Before coming to Lumberton, Brooks, who was inducted into the North Carolina Athletic Directors Association Hall of Fame in 2004, spent five years coaching at Holmes High School in Edenton.
“Tunney was one of the first men to organize the NCADA,” said Ronnie Chavis, who spent more than two decades as the athletic director for the county school system. “There were so many things that he did that he doesn’t get credit for. He was the guy behind the scenes. He was one of those guys that wasn’t in the limelight a lot. He was a special individual.”
While attending Charles Coon High School in Wilson, Brooks was a three-sport athlete who led both the football and baseball teams to state titles. In 1944 and 1945, he was selected to the all-state baseball and basketball teams.
Brooks enlisted in the Army after graduating from Charles Coon and spent one year in Alaska playing basketball and baseball. The baseball team won the 1947 Alaskan Division Championship and was ranked as one of the top service teams in the world.
After receiving his discharge from the Army, Brooks enrolled at Wake Forest University and served as the captain on both the baseball and basketball teams. It was there that he met and became friends with golf legend Arnold Palmer, who years later would pull Brooks from the gallery during a practice round at the Masters to join him for a walk down the fairway.

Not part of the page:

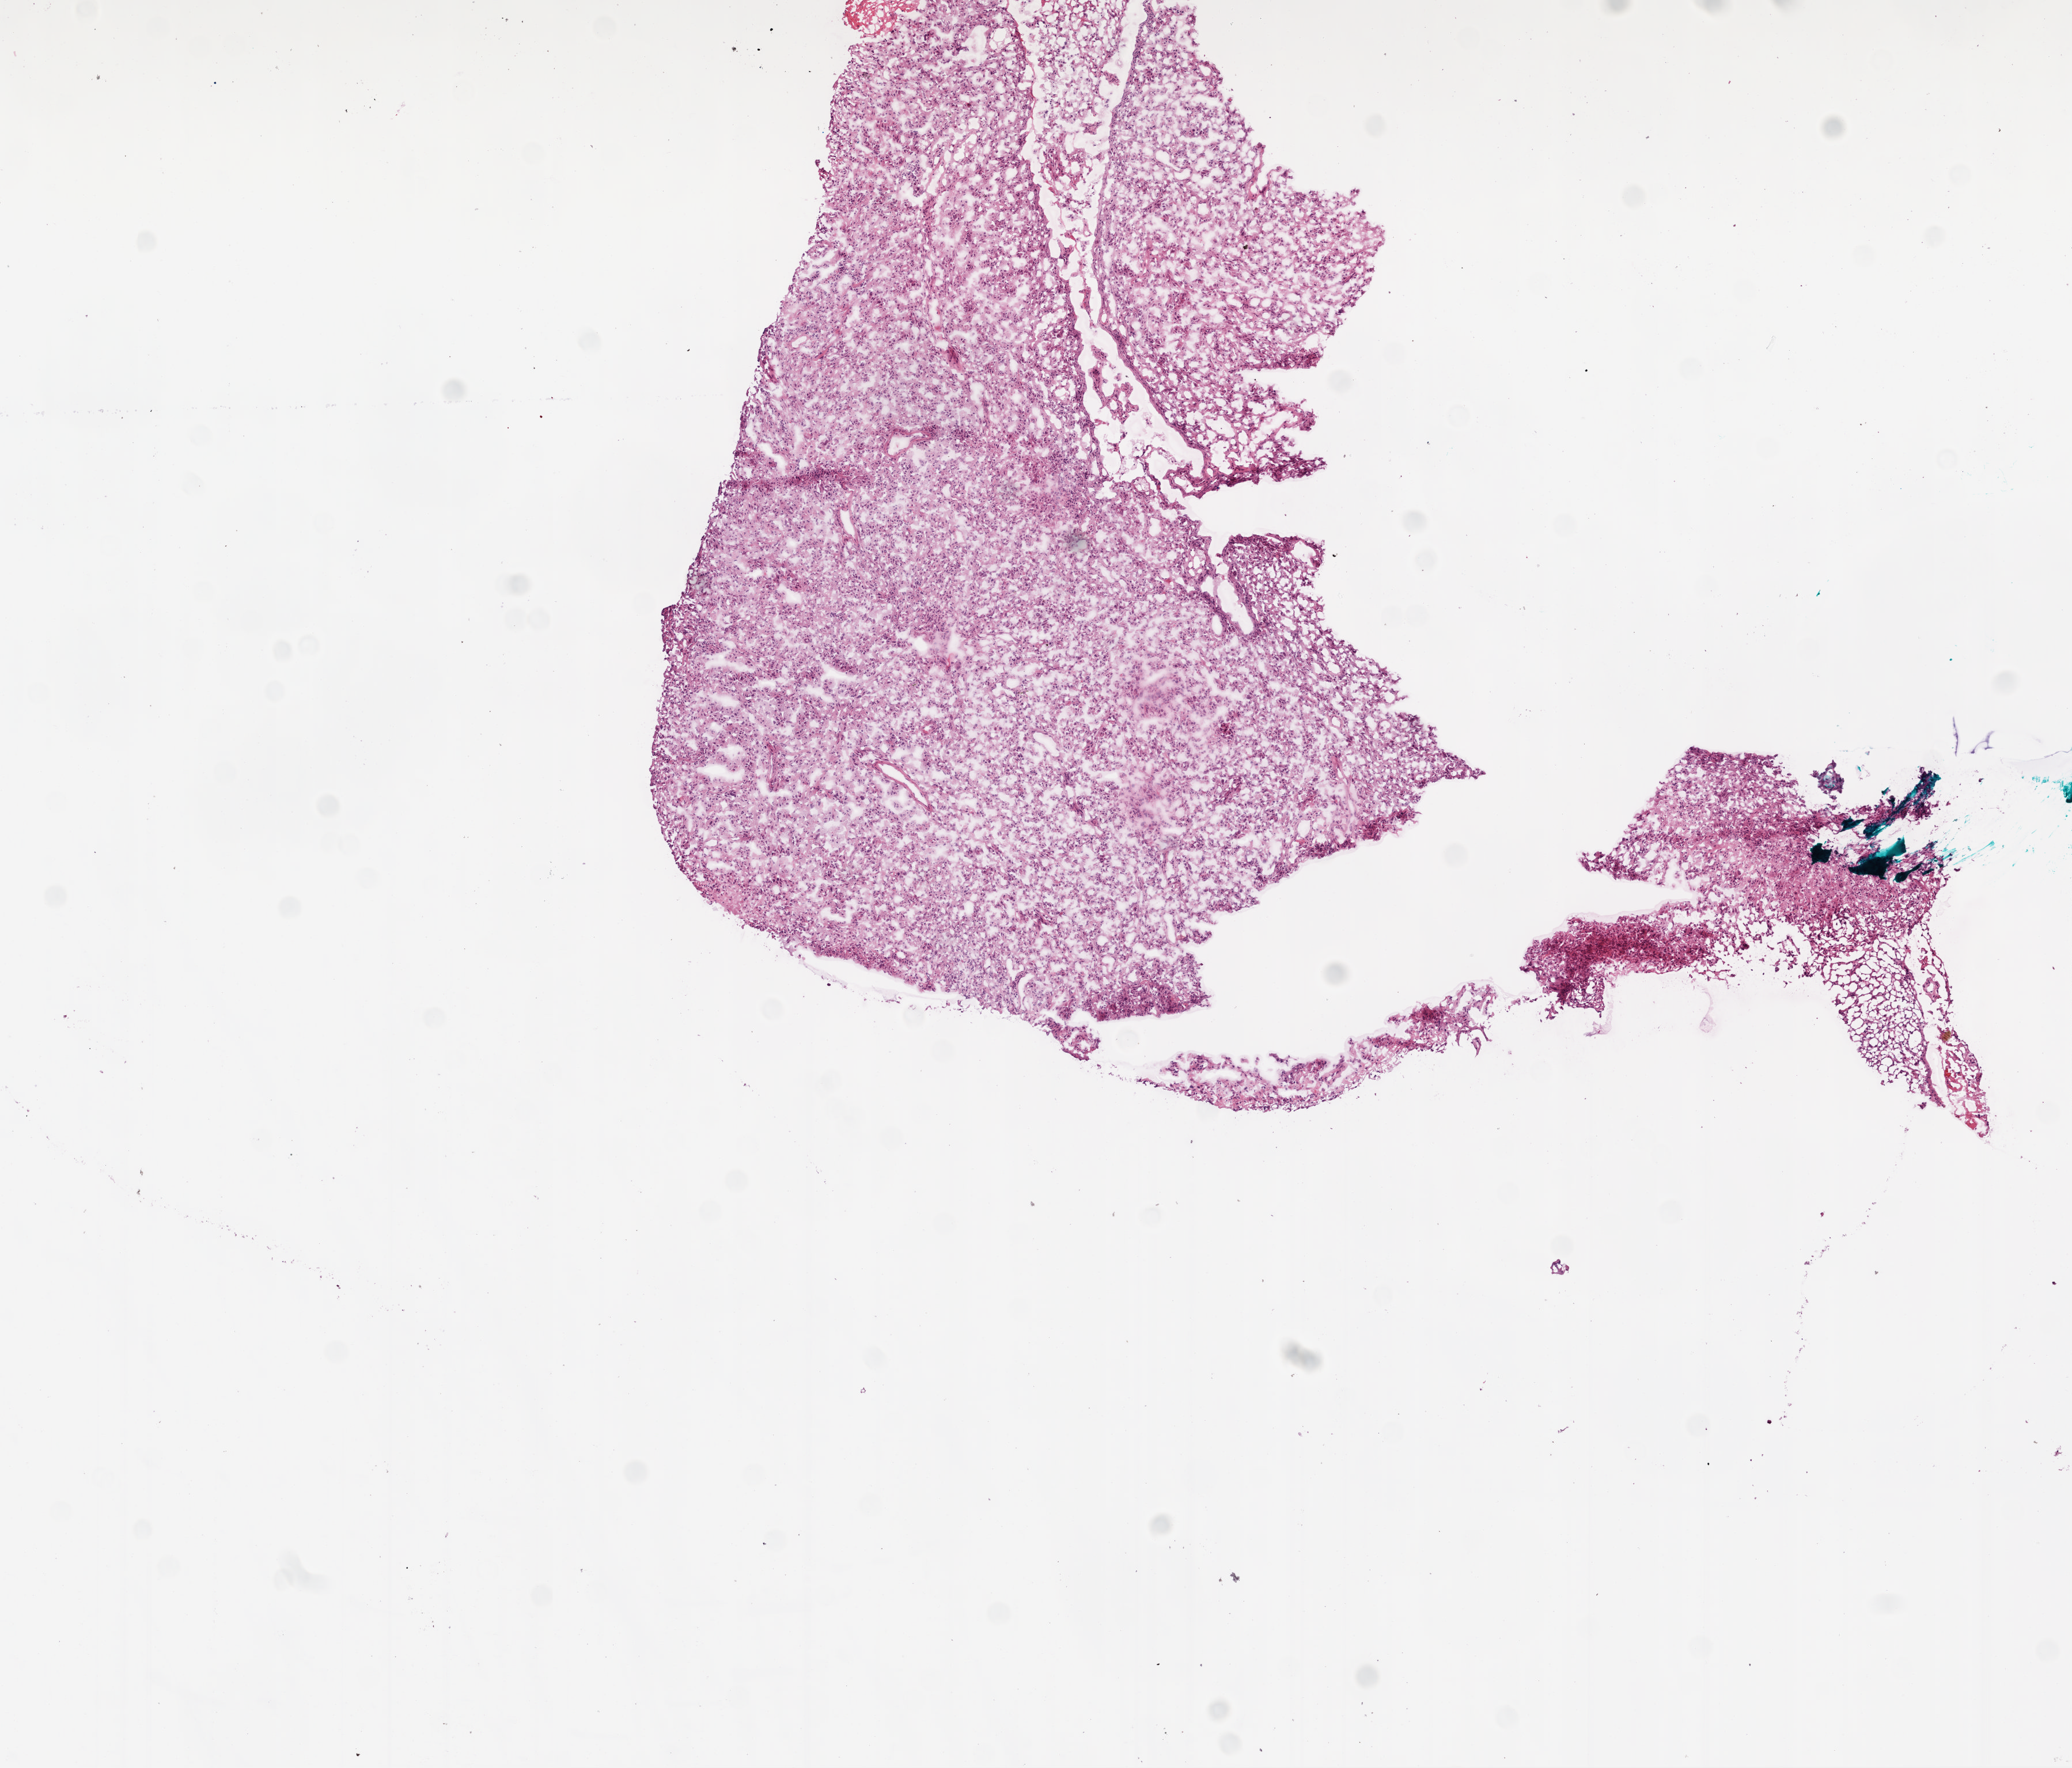
Digitized H&E-stained tissue section (whole slide) — whole scanned area (about 7.3 x 6.2 mm, slide scanned at 20x) shown as a low-resolution overview; frozen section; primary tumour sample from the brain. Female patient; age at initial diagnosis 48 years. Slide review estimates, as recorded: tumour cells 95%, tumour nuclei 100%, normal cells 0%, stromal cells 0%, necrosis 5%.
* diagnosis: Glioblastoma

Brooks’ crowning achievement as an athlete came when he was a catcher on the U.S. team that played in the first-ever Pan American Games in Buenos Aires, Argentina, in 1951, winning the silver medal.
In an interview with Wake Forest’s campus newspaper in February 1949, Brooks talked about his future plans.

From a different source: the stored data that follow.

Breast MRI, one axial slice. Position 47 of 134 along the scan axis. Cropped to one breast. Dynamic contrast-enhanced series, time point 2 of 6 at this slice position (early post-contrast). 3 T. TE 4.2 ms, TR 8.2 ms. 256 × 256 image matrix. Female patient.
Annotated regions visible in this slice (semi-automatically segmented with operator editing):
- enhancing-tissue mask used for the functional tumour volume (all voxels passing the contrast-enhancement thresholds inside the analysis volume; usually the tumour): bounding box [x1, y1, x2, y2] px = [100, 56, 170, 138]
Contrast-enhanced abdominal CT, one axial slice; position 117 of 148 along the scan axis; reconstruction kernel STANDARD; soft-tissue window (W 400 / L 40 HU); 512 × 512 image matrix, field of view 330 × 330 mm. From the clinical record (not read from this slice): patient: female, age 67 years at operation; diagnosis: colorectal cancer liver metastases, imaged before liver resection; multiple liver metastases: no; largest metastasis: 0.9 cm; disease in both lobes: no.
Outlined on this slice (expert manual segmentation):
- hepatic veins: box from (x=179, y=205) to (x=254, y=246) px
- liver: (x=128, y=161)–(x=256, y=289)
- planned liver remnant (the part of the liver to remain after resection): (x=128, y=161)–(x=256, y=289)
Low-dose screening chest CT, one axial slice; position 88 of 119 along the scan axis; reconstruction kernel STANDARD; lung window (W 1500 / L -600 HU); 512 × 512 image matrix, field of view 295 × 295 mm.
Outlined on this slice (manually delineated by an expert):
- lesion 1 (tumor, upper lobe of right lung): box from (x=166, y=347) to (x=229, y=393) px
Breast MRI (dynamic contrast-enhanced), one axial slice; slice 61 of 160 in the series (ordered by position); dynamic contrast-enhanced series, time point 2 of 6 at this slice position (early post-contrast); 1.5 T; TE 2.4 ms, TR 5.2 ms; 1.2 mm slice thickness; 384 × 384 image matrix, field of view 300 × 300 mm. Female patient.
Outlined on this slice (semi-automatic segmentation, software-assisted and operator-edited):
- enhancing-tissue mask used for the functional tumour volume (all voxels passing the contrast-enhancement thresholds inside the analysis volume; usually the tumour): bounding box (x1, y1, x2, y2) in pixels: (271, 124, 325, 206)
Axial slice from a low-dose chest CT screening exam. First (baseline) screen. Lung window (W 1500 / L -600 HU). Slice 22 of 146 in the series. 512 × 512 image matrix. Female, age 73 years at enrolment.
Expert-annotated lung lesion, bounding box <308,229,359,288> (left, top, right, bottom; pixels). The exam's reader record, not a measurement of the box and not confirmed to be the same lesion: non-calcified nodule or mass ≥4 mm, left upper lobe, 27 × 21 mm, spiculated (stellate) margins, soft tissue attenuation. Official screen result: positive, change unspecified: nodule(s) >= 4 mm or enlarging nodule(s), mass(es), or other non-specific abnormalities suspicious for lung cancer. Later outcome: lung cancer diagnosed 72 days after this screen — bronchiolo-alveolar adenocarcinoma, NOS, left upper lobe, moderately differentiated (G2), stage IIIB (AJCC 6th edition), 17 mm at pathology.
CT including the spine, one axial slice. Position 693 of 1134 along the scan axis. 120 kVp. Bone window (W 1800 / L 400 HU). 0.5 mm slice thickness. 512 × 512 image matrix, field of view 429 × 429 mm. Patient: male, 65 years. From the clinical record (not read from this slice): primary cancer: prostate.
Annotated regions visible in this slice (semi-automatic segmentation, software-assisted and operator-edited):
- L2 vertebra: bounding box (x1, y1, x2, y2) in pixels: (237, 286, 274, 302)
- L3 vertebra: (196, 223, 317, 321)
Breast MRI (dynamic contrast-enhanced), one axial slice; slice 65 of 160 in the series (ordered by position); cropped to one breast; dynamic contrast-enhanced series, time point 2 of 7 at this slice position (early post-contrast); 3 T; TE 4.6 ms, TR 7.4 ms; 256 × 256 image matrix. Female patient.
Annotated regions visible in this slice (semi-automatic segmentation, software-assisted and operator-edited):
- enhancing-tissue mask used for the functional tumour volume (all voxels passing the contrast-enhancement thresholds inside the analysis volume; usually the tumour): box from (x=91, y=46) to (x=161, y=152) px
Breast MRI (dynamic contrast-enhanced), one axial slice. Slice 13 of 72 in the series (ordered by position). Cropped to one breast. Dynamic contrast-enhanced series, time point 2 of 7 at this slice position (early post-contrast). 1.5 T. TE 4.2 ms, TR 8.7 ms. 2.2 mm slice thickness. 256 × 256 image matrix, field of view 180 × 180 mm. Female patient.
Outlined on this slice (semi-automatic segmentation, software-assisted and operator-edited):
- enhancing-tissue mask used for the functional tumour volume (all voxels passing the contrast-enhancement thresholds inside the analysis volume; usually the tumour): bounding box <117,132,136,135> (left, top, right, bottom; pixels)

“I’d like to coach, I guess,” Brooks said. “I know that I won’t be able to play ball forever, so I’d like to teach what little I’ve learned.”
Brooks, who was born in Nash County on June 28, 1927, to the late Wade Ruffin Brooks and the late Bronna Bray Brooks, is survived by two sons, Richie Brooks of Lumberton and John Brooks of Easley, S.C., both of whom played basketball for their father; a daughter, Debbie Morris of Springfield, Mo.; a sister, Ellen Deans of Wilson; seven grandchildren; and three great-grandchildren.
He was preceded in death by his wife, Gladys “Frances” Brooks, and an older brother, Bill Brooks, a longtime athletics director at the University of North Carolina at Wilmington.
There will be a graveside service at 10 a.m. Friday at Meadowbrook Cemetery in Lumberton.
Staff writer Brad Crawford contributed to this report.